_Your task:_ Nothing may be changed. Give the entries below again exactly.

[[ Records provided open ]]

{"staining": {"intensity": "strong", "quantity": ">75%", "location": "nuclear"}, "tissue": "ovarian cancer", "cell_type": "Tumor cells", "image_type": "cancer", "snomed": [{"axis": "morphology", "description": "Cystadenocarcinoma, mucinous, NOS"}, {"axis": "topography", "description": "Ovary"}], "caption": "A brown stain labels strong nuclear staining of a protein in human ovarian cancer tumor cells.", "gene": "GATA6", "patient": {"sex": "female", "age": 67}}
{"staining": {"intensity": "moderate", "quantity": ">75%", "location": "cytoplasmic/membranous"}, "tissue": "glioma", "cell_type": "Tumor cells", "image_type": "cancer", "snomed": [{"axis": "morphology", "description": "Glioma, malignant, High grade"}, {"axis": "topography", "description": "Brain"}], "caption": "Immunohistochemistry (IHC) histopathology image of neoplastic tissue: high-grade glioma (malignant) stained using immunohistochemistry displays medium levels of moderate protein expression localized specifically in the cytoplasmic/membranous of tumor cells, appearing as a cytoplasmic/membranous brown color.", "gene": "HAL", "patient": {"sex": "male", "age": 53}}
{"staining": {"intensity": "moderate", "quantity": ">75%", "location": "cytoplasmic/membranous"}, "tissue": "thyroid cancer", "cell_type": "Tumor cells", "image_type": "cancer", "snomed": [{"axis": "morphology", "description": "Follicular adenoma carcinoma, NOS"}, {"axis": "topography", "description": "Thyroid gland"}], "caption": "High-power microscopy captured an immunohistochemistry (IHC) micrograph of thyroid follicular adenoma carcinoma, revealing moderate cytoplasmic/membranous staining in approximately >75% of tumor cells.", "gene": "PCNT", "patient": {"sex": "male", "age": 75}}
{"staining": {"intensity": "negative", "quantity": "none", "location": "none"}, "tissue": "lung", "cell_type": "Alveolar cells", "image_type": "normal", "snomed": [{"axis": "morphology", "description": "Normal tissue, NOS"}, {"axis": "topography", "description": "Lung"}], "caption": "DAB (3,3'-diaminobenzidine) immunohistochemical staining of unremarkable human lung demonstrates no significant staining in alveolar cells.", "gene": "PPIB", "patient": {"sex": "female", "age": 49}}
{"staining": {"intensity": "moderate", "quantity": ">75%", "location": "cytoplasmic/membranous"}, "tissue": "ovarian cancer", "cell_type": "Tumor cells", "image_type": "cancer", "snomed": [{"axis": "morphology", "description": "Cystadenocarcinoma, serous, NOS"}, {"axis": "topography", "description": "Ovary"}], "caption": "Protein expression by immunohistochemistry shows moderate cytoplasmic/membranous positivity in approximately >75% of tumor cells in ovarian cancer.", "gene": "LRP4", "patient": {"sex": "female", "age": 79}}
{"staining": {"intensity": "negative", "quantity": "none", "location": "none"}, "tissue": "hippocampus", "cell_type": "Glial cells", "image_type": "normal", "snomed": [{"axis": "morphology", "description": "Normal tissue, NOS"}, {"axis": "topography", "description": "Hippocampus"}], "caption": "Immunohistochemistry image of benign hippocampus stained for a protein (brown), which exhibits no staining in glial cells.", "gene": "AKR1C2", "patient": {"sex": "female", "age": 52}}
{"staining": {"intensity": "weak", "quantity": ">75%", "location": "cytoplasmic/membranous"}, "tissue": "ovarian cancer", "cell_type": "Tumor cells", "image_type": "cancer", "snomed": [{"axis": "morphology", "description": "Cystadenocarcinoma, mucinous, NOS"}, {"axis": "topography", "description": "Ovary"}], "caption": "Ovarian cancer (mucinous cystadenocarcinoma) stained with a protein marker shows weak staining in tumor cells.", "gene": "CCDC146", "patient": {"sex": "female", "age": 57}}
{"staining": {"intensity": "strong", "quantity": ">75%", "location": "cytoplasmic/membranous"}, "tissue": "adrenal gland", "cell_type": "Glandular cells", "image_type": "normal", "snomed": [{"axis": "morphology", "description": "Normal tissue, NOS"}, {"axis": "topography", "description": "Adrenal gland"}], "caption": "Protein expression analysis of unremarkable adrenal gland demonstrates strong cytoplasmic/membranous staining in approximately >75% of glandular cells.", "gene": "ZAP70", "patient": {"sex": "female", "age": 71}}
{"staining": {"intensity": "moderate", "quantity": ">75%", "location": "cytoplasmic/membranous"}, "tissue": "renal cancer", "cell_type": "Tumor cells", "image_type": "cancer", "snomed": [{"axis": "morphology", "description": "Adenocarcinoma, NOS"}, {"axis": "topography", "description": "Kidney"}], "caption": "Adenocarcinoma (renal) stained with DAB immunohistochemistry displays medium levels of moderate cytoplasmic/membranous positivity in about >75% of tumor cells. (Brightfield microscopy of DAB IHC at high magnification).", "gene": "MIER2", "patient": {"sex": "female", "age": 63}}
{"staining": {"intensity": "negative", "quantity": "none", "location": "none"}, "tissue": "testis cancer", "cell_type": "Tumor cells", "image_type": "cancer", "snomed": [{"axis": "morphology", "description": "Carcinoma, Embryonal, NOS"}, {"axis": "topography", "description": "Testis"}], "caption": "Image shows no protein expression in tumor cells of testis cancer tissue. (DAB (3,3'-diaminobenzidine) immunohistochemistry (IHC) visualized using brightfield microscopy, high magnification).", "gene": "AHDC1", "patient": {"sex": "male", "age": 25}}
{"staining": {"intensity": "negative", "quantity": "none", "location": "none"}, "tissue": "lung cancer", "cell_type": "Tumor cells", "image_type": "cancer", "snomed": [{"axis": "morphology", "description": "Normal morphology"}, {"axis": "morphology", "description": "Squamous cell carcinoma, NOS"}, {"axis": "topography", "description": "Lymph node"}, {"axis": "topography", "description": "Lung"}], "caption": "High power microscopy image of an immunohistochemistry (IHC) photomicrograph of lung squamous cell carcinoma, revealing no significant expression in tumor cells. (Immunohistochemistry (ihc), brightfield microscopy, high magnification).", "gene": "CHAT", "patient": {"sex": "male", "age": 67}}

[[ Records provided closed ]]

_Answer for this exercise:_
{"staining": {"intensity": "strong", "quantity": ">75%", "location": "nuclear"}, "tissue": "ovarian cancer", "cell_type": "Tumor cells", "image_type": "cancer", "snomed": [{"axis": "morphology", "description": "Cystadenocarcinoma, mucinous, NOS"}, {"axis": "topography", "description": "Ovary"}], "caption": "A brown stain labels strong nuclear staining of a protein in human ovarian cancer tumor cells.", "gene": "GATA6", "patient": {"sex": "female", "age": 67}}
{"staining": {"intensity": "moderate", "quantity": ">75%", "location": "cytoplasmic/membranous"}, "tissue": "glioma", "cell_type": "Tumor cells", "image_type": "cancer", "snomed": [{"axis": "morphology", "description": "Glioma, malignant, High grade"}, {"axis": "topography", "description": "Brain"}], "caption": "Immunohistochemistry (IHC) histopathology image of neoplastic tissue: high-grade glioma (malignant) stained using immunohistochemistry displays medium levels of moderate protein expression localized specifically in the cytoplasmic/membranous of tumor cells, appearing as a cytoplasmic/membranous brown color.", "gene": "HAL", "patient": {"sex": "male", "age": 53}}
{"staining": {"intensity": "moderate", "quantity": ">75%", "location": "cytoplasmic/membranous"}, "tissue": "thyroid cancer", "cell_type": "Tumor cells", "image_type": "cancer", "snomed": [{"axis": "morphology", "description": "Follicular adenoma carcinoma, NOS"}, {"axis": "topography", "description": "Thyroid gland"}], "caption": "High-power microscopy captured an immunohistochemistry (IHC) micrograph of thyroid follicular adenoma carcinoma, revealing moderate cytoplasmic/membranous staining in approximately >75% of tumor cells.", "gene": "PCNT", "patient": {"sex": "male", "age": 75}}
{"staining": {"intensity": "negative", "quantity": "none", "location": "none"}, "tissue": "lung", "cell_type": "Alveolar cells", "image_type": "normal", "snomed": [{"axis": "morphology", "description": "Normal tissue, NOS"}, {"axis": "topography", "description": "Lung"}], "caption": "DAB (3,3'-diaminobenzidine) immunohistochemical staining of unremarkable human lung demonstrates no significant staining in alveolar cells.", "gene": "PPIB", "patient": {"sex": "female", "age": 49}}
{"staining": {"intensity": "moderate", "quantity": ">75%", "location": "cytoplasmic/membranous"}, "tissue": "ovarian cancer", "cell_type": "Tumor cells", "image_type": "cancer", "snomed": [{"axis": "morphology", "description": "Cystadenocarcinoma, serous, NOS"}, {"axis": "topography", "description": "Ovary"}], "caption": "Protein expression by immunohistochemistry shows moderate cytoplasmic/membranous positivity in approximately >75% of tumor cells in ovarian cancer.", "gene": "LRP4", "patient": {"sex": "female", "age": 79}}
{"staining": {"intensity": "negative", "quantity": "none", "location": "none"}, "tissue": "hippocampus", "cell_type": "Glial cells", "image_type": "normal", "snomed": [{"axis": "morphology", "description": "Normal tissue, NOS"}, {"axis": "topography", "description": "Hippocampus"}], "caption": "Immunohistochemistry image of benign hippocampus stained for a protein (brown), which exhibits no staining in glial cells.", "gene": "AKR1C2", "patient": {"sex": "female", "age": 52}}
{"staining": {"intensity": "weak", "quantity": ">75%", "location": "cytoplasmic/membranous"}, "tissue": "ovarian cancer", "cell_type": "Tumor cells", "image_type": "cancer", "snomed": [{"axis": "morphology", "description": "Cystadenocarcinoma, mucinous, NOS"}, {"axis": "topography", "description": "Ovary"}], "caption": "Ovarian cancer (mucinous cystadenocarcinoma) stained with a protein marker shows weak staining in tumor cells.", "gene": "CCDC146", "patient": {"sex": "female", "age": 57}}
{"staining": {"intensity": "strong", "quantity": ">75%", "location": "cytoplasmic/membranous"}, "tissue": "adrenal gland", "cell_type": "Glandular cells", "image_type": "normal", "snomed": [{"axis": "morphology", "description": "Normal tissue, NOS"}, {"axis": "topography", "description": "Adrenal gland"}], "caption": "Protein expression analysis of unremarkable adrenal gland demonstrates strong cytoplasmic/membranous staining in approximately >75% of glandular cells.", "gene": "ZAP70", "patient": {"sex": "female", "age": 71}}
{"staining": {"intensity": "moderate", "quantity": ">75%", "location": "cytoplasmic/membranous"}, "tissue": "renal cancer", "cell_type": "Tumor cells", "image_type": "cancer", "snomed": [{"axis": "morphology", "description": "Adenocarcinoma, NOS"}, {"axis": "topography", "description": "Kidney"}], "caption": "Adenocarcinoma (renal) stained with DAB immunohistochemistry displays medium levels of moderate cytoplasmic/membranous positivity in about >75% of tumor cells. (Brightfield microscopy of DAB IHC at high magnification).", "gene": "MIER2", "patient": {"sex": "female", "age": 63}}
{"staining": {"intensity": "negative", "quantity": "none", "location": "none"}, "tissue": "testis cancer", "cell_type": "Tumor cells", "image_type": "cancer", "snomed": [{"axis": "morphology", "description": "Carcinoma, Embryonal, NOS"}, {"axis": "topography", "description": "Testis"}], "caption": "Image shows no protein expression in tumor cells of testis cancer tissue. (DAB (3,3'-diaminobenzidine) immunohistochemistry (IHC) visualized using brightfield microscopy, high magnification).", "gene": "AHDC1", "patient": {"sex": "male", "age": 25}}
{"staining": {"intensity": "negative", "quantity": "none", "location": "none"}, "tissue": "lung cancer", "cell_type": "Tumor cells", "image_type": "cancer", "snomed": [{"axis": "morphology", "description": "Normal morphology"}, {"axis": "morphology", "description": "Squamous cell carcinoma, NOS"}, {"axis": "topography", "description": "Lymph node"}, {"axis": "topography", "description": "Lung"}], "caption": "High power microscopy image of an immunohistochemistry (IHC) photomicrograph of lung squamous cell carcinoma, revealing no significant expression in tumor cells. (Immunohistochemistry (ihc), brightfield microscopy, high magnification).", "gene": "CHAT", "patient": {"sex": "male", "age": 67}}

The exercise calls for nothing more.